The staff’s stance is firm.

“We are never going to take a decision to play with some player that [has a] minimum risk,” Pochettino said. “We prefer to not take [a] risk. That’s why all of the players that are going to start, or players that’s going to come from the bench, it’s because they are healthy, and they are 100% fit to play.”

No half-fit heroes. Not this time.

Covering the gap

The United States have already had a glimpse of life without Richards. In last weekend’s 3-2 win over Senegal, Mark McKenzie anchored the back three. Tim Ream stepped out from the left, breaking lines with his passing, while Alex Freeman operated as an “elbow back,” dropping deeper in defensive phases and sliding wide to help in the build-up.

Those adjustments weren’t improvised on the fly. Pochettino’s 26-man squad is heavy on defenders, including five center-backs and wide players who can shift inside when needed. The idea is clear: chemistry and flexibility, not a desperate scramble for a one-for-one replacement if Richards cannot make it.
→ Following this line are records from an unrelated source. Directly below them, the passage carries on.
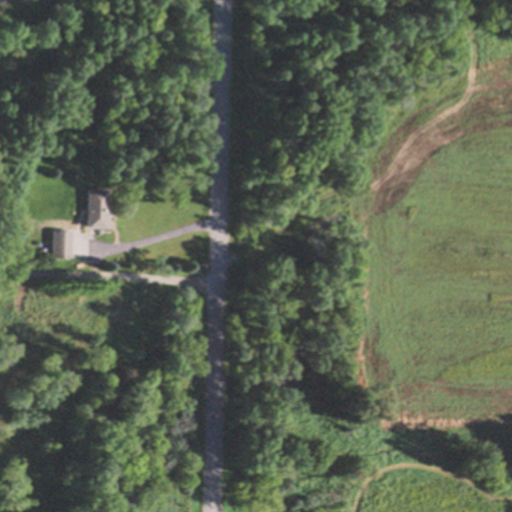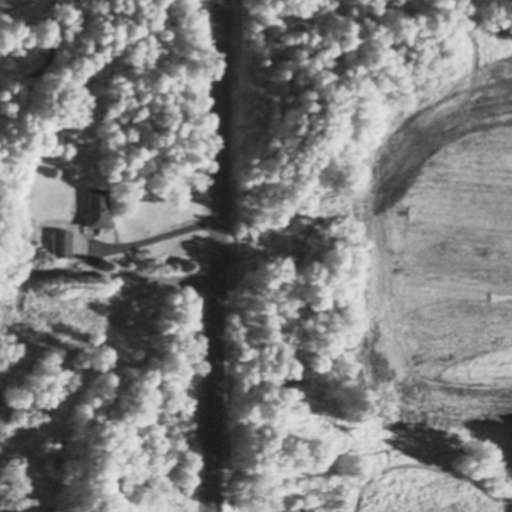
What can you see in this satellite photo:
river: (47, 49)
building: (91, 208)
building: (96, 210)
road: (156, 238)
building: (57, 244)
building: (62, 245)
road: (218, 256)
road: (109, 275)
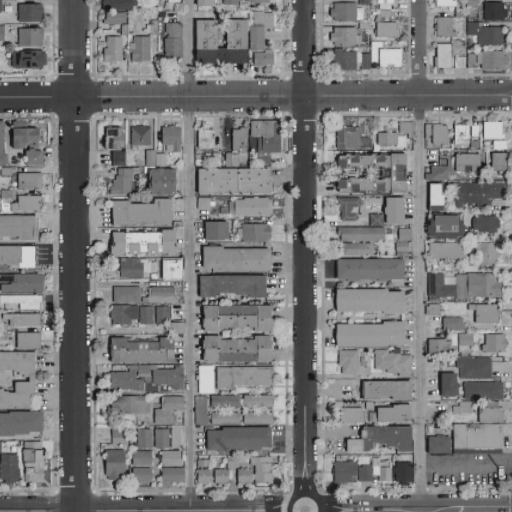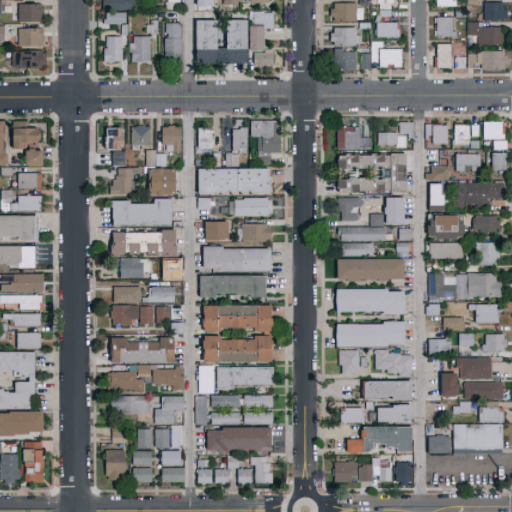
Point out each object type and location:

Richards’ uncertain status now casts that depth in a different light. It isn’t just luxury; it might be necessity.

A brutal deadline

World Cup regulations allow medically related squad changes up to 24 hours before a team’s first group-stage match. For the United States, that means Pochettino has until 11 June to decide whether Richards stays in the squad or makes way.

“In the end, we can hope that Chris can be there,” Pochettino said. “But in the end, we’re going to find ourselves with a player who’s coming without competing [for a month] and after, we have to make the decision if he’s in form to compete or not. And there’s not a lot of time [until] the World Cup.”

Hope remains, but it’s now measured against minutes he hasn’t played, tackles he hasn’t made, sprints he hasn’t tested.

The United States will face Germany without him. The real question is whether they’ll walk out against Paraguay still waiting on a defender who never truly got back to full stride.